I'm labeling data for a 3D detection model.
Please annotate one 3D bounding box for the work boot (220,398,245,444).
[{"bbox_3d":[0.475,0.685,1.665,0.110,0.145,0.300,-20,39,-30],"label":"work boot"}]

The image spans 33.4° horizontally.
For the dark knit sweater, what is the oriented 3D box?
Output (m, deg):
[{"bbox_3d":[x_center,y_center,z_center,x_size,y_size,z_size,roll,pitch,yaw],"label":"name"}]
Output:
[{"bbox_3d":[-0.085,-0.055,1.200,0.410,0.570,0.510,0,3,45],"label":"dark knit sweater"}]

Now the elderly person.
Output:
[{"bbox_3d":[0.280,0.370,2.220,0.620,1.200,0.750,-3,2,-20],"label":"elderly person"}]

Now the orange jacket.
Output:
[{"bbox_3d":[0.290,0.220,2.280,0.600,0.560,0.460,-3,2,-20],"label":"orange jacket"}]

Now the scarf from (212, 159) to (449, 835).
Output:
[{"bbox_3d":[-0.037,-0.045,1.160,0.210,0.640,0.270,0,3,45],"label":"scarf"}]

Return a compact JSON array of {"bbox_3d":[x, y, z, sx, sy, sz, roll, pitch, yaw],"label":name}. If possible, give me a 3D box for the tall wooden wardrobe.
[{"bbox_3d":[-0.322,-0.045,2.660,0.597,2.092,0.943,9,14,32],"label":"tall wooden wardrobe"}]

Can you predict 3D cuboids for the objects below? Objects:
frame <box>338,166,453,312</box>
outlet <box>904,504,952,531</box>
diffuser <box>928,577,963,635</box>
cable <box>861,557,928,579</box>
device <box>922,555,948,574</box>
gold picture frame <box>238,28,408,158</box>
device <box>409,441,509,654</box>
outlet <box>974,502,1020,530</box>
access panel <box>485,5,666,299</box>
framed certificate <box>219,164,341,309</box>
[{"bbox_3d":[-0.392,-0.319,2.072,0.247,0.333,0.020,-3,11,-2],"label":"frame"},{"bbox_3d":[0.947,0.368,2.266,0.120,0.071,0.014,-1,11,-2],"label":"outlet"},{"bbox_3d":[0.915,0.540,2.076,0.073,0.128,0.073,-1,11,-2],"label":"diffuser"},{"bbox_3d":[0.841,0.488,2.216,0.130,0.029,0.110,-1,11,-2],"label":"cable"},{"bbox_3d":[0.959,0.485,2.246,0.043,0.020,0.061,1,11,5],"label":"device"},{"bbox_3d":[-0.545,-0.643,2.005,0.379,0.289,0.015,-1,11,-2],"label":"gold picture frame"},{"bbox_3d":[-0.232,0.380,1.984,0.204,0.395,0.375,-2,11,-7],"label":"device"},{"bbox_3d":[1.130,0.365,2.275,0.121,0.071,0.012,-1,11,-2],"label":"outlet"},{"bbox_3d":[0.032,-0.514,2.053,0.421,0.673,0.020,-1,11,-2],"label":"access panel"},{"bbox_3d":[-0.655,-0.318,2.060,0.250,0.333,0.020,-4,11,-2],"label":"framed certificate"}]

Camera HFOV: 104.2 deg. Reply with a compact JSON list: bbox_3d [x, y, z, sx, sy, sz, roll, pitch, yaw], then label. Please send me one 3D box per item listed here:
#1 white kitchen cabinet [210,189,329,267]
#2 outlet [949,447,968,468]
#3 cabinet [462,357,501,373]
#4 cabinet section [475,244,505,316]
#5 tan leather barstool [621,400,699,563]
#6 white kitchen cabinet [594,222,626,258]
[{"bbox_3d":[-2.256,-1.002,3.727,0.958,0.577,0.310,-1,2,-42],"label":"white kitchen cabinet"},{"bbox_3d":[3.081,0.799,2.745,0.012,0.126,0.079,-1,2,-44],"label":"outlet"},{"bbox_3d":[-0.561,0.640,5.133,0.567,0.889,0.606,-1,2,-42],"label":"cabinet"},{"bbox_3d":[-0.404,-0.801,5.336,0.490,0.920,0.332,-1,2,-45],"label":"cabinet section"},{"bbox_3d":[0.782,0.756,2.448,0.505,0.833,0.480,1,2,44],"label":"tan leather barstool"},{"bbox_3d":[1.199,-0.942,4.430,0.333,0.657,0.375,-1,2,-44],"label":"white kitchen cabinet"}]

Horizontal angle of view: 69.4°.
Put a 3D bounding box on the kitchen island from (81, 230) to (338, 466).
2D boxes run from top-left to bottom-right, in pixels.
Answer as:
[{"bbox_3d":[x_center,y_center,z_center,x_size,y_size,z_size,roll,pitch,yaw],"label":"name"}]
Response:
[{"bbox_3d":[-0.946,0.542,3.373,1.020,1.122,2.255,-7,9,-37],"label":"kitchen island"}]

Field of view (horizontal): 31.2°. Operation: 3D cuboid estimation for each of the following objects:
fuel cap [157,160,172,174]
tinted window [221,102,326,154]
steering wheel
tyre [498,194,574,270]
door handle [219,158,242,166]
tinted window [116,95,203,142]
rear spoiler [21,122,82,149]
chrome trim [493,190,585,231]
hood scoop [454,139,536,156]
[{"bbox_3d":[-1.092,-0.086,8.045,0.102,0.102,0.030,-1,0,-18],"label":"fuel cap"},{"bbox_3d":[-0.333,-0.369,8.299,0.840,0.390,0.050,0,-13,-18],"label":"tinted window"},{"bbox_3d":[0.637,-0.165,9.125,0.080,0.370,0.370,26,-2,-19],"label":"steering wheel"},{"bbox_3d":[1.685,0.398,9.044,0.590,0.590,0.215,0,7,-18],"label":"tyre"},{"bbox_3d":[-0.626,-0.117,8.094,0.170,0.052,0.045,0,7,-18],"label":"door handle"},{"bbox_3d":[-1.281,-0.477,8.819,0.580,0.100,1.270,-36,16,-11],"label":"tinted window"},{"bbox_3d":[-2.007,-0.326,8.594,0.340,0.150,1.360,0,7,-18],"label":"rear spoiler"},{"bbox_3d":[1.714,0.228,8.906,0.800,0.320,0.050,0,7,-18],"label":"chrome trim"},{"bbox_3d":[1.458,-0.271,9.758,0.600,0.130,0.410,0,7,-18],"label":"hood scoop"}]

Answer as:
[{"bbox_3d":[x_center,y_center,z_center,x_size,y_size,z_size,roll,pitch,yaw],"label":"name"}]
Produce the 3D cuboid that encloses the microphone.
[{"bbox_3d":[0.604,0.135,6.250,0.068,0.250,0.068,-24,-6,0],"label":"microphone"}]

⁂

→ **EXERCISE INSTRUCTIONS**
Pull out every line of the material above that contains the string "sweater", matching case exactly.

→ **RESPONSE BOX**
For the dark knit sweater, what is the oriented 3D box?
[{"bbox_3d":[-0.085,-0.055,1.200,0.410,0.570,0.510,0,3,45],"label":"dark knit sweater"}]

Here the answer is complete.